Тележка остановилась на площадке перед огромными двойными дверями. Проссер выскочил и побежал вперед; остальные следовали за ним не столь поспешно.

— Сюда! Сюда! — Проссер распахнул дверь и повел своих спутников по коридору и узкой лесенке; вскоре они оказались на балконе, опоясывающем огромный зал этажа в три высотой. Орлофф узнал ощетинившийся стальными и стеклянными трубками эллипсоид — это был атомный реактор.

Поправив монокль, комиссар стал наблюдать за лихорадочной деятельностью в зале. Человек в наушниках на высоком стуле перед усеянной экранами приборов консолью взглянул вверх и помахал рукой. Проссер ухмыльнулся и помахал в ответ. — Это здесь вы создаете силовое поле? спросил Орлофф.

— Точно! Вы когда-нибудь видели, как это делается?

— Нет. — Комиссар смущенно улыбнулся. — Я даже не знаю, что это такое, за исключением того, что оно может служить противометеоритным экраном.

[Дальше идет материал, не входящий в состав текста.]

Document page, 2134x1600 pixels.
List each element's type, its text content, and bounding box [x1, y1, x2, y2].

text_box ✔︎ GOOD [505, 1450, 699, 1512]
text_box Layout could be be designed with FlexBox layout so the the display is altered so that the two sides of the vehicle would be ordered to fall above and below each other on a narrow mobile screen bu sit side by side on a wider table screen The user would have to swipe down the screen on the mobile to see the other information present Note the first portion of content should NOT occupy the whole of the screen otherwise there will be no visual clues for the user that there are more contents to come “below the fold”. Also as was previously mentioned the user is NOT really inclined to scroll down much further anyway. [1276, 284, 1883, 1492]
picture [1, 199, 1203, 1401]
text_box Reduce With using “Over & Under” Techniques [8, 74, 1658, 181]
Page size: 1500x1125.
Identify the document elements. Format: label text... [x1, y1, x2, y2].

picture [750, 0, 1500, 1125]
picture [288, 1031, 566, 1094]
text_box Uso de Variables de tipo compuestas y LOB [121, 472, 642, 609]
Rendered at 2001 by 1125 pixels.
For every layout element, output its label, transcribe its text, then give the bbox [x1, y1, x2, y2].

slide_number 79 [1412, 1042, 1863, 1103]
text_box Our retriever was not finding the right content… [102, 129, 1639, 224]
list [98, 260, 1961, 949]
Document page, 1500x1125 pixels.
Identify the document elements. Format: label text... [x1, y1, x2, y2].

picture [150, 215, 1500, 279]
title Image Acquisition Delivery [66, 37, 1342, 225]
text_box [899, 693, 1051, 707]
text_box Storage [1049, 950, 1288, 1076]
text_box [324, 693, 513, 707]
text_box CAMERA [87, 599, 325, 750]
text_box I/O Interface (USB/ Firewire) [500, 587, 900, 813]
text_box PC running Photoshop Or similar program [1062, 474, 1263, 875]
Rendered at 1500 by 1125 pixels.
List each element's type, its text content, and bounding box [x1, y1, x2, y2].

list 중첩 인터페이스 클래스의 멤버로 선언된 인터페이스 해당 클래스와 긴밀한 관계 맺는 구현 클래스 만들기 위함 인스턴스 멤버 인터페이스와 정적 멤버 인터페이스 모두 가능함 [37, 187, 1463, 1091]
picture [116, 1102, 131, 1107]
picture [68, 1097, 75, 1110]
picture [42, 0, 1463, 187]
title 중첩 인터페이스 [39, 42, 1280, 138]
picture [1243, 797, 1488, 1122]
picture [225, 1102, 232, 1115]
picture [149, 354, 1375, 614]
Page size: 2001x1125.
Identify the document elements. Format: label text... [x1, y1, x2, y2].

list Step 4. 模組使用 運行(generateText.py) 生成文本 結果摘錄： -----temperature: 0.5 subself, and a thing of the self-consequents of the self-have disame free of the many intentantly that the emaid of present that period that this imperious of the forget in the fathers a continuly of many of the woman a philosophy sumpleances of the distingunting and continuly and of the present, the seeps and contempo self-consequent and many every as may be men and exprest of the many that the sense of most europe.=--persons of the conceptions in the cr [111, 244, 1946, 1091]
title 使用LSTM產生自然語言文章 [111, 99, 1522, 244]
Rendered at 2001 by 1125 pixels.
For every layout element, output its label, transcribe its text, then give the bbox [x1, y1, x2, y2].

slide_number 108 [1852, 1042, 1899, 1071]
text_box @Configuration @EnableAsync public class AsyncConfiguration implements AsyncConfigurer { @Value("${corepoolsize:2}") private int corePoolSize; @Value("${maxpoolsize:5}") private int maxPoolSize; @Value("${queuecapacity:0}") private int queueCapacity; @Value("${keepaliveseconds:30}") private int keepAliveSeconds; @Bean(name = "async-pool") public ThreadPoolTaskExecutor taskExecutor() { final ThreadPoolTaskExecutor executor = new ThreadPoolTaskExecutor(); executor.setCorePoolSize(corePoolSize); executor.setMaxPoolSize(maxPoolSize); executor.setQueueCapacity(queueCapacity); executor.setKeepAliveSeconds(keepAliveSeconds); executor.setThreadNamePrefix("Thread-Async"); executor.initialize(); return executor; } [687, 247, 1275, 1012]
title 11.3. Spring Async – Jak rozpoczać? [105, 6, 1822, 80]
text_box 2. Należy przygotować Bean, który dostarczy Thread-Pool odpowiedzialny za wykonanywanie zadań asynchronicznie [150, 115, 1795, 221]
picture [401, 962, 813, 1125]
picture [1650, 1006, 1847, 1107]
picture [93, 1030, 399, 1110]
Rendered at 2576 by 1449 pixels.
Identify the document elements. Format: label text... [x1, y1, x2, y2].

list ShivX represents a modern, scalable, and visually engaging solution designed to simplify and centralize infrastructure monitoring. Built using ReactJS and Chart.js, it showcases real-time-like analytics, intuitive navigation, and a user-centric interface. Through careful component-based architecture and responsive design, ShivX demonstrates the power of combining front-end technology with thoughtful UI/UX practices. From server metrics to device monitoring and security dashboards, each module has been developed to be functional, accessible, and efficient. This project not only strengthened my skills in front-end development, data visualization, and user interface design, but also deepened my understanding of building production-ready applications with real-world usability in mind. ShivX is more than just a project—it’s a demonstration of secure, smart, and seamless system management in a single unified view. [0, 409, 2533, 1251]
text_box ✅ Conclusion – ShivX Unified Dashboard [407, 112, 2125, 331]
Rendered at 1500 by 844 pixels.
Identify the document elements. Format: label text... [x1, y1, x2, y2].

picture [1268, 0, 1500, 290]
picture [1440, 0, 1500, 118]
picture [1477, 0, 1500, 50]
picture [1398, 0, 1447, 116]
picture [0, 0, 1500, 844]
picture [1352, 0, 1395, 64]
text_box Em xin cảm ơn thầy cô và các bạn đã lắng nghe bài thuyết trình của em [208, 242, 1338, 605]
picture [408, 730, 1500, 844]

— Все очень просто. Элементарно просто. Материя состоит из атомов. Атомы удерживаются вместе силами взаимодействия. Теперь уберите атомы, оставьте только взаимодействие. Это и есть силовое поле.

Орлофф выглядел ошарашенным, и Бирнем хмыкнул и почесал ухо:

— Твое объяснение напоминает мне наш ганимедский способ подъема яйца на высоту мили: нужно найти гору точно такой высоты, положить на неё яйцо, а потом убрать гору, вот и все.

Комиссар по делам колоний расхохотался, а недовольный доктор Проссер надул губы:

— Прекрати. Это не шутка. Силовые поля очень важны. Мы должны быть готовы, когда придут юпитериане.

Неожиданное режущее уши гудение, раздавшееся снизу, заставило Проссера отскочить от перил балкона.

— Сюда, за защитный экран, — выкрикнул он. — Включается двадцатимиллиметровое поле. Сильная радиация.

Гудение почти прекратилось, и люди вышли на балкон снова. В зале, казалось, ничего не изменилось, но Проссер протянул руку над перилами и предложил:

— Попробуйте!

Орлофф осторожно вытянул палец, задохнулся от неожиданности и похлопал ладонью по чему-то невидимому. Ощущение было такое, словно касаешься очень упругой резины или преодолеваешь сопротивление пружины.

Бирнем попробовал тоже.

— Это лучше всего, что до сих пор получалось. — Он стал объяснять Орлоффу: — Двадцатимиллиметровое поле — это такое поле, которое способно при давлении в двадцать миллиметров ртутного столба изолировать вакуум от проникновения любых молекул.

Комиссар кивнул:

— Понятно: для того чтобы отгородиться от земной атмосферы, понадобилось бы семисотшестидесятимиллиметровое поле.